THE RECORDS |
»»

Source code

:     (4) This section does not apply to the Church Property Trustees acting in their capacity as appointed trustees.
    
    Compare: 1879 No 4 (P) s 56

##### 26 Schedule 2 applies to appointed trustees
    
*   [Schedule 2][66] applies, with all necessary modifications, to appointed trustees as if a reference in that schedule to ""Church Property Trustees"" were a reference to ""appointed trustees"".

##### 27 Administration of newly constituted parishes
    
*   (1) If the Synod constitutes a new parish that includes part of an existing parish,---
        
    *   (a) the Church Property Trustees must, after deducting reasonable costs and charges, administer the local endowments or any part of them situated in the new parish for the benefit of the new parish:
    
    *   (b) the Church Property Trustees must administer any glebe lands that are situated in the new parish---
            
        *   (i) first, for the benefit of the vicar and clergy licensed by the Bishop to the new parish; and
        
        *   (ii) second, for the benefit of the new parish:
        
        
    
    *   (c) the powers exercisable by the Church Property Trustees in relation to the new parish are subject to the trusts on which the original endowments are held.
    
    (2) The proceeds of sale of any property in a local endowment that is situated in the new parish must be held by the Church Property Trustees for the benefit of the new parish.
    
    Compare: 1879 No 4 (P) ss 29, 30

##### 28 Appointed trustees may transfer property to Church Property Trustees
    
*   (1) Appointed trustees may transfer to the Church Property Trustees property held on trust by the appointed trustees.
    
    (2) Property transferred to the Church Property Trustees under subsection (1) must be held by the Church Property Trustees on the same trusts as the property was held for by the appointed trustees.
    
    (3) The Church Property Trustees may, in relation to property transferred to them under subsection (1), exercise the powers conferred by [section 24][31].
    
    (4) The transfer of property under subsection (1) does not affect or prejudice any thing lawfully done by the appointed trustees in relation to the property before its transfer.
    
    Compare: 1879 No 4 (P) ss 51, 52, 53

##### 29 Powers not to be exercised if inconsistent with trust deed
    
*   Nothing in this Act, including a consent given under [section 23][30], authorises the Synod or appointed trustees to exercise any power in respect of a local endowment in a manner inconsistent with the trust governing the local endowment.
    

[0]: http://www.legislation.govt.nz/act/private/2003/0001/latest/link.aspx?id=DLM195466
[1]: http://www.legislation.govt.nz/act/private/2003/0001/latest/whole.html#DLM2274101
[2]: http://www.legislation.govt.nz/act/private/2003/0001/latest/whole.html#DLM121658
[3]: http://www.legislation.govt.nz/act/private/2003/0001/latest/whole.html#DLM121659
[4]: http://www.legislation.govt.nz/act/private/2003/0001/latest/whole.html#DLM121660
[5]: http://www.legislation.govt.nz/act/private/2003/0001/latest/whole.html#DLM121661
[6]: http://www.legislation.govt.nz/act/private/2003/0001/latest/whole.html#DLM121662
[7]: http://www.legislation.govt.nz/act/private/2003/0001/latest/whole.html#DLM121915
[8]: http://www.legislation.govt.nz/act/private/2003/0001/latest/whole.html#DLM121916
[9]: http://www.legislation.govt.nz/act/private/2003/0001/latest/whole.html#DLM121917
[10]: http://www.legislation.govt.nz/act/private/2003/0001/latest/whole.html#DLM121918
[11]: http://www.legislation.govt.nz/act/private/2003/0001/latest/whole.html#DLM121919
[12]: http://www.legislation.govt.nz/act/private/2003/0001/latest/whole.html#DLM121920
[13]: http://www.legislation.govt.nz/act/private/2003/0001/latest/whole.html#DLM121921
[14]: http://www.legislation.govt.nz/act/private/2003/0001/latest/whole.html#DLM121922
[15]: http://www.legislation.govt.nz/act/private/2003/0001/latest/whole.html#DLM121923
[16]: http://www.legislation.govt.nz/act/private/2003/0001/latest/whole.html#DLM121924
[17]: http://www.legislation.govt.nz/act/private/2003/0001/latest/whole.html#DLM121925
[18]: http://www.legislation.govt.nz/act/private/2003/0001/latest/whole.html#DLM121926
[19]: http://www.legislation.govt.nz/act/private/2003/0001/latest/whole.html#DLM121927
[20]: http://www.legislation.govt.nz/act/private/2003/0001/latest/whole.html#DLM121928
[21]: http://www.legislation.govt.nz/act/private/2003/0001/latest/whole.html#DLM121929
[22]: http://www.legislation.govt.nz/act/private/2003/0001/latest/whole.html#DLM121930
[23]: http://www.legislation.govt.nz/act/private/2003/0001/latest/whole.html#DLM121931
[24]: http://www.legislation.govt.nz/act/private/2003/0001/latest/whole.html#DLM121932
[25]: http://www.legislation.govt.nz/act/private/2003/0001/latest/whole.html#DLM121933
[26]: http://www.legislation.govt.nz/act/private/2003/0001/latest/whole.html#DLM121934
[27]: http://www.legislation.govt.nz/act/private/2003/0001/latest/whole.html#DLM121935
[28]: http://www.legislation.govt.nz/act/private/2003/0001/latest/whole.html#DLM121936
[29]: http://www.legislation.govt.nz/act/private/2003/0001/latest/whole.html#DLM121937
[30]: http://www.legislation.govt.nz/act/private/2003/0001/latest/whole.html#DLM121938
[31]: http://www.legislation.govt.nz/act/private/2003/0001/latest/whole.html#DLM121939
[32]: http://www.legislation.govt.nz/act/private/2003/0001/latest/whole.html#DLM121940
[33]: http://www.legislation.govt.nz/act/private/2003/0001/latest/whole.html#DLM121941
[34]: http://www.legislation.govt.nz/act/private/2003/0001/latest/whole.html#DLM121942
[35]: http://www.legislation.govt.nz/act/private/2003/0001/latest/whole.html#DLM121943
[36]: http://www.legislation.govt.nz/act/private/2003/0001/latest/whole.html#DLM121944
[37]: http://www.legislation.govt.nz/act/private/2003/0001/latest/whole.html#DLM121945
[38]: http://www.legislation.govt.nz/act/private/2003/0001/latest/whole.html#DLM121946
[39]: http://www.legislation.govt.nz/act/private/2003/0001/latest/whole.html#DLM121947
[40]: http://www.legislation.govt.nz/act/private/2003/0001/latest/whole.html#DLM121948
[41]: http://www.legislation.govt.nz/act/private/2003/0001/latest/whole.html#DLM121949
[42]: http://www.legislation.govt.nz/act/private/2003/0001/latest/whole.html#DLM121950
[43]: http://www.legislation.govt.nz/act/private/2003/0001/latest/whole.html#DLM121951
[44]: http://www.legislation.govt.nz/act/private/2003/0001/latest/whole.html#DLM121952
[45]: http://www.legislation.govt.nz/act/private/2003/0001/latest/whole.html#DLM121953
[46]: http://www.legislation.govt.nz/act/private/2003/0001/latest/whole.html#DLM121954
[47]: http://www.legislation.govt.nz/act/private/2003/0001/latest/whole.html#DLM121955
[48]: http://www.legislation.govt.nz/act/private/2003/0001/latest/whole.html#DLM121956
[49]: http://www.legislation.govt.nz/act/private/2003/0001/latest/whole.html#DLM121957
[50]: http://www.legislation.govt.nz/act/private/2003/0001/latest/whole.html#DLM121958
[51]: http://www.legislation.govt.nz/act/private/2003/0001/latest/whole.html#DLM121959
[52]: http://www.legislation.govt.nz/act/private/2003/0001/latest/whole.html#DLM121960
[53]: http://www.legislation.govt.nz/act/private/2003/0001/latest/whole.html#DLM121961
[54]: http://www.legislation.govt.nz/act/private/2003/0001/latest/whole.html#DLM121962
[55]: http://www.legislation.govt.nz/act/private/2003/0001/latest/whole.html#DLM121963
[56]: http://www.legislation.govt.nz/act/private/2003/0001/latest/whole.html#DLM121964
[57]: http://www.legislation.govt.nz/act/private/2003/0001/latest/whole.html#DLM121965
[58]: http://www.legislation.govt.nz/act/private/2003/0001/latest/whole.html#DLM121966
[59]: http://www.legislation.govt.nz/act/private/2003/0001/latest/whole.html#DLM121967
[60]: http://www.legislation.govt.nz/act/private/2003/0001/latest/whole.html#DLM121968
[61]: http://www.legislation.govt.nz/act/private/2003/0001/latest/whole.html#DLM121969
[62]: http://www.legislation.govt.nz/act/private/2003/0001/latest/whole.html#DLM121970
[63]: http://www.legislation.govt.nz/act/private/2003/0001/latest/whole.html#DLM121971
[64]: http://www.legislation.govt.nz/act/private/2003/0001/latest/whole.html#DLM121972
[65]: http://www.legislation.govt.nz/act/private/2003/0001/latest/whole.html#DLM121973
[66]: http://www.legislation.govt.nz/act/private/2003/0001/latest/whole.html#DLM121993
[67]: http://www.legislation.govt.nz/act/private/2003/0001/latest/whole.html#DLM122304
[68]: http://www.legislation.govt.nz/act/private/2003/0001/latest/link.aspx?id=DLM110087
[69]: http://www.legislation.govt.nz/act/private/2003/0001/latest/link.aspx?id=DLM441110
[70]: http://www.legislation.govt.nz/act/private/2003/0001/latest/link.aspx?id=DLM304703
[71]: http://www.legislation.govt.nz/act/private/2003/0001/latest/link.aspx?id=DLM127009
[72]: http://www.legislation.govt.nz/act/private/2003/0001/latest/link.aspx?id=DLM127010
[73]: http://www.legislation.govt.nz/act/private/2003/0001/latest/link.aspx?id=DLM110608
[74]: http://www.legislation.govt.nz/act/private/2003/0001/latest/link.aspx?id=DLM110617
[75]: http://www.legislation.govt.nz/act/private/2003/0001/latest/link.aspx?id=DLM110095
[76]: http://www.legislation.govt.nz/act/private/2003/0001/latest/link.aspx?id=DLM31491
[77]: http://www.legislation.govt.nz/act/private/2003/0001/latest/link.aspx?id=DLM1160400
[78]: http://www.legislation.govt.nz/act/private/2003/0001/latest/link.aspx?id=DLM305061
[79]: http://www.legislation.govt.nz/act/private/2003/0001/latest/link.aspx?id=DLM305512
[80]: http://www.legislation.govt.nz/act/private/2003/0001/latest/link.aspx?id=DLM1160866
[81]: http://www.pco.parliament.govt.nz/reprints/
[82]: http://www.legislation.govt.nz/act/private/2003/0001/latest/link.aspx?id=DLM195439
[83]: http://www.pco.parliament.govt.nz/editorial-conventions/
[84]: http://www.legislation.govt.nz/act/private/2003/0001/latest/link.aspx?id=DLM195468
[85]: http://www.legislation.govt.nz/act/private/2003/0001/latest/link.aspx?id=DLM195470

««

Wherever a line in the listing contains the word "must", copy that line out.

RESULT FOR THIS TASK |
    *   (a) the Church Property Trustees must, after deducting reasonable costs and charges, administer the local endowments or any part of them situated in the new parish for the benefit of the new parish:
    *   (b) the Church Property Trustees must administer any glebe lands that are situated in the new parish---
    (2) The proceeds of sale of any property in a local endowment that is situated in the new parish must be held by the Church Property Trustees for the benefit of the new parish.
    (2) Property transferred to the Church Property Trustees under subsection (1) must be held by the Church Property Trustees on the same trusts as the property was held for by the appointed trustees.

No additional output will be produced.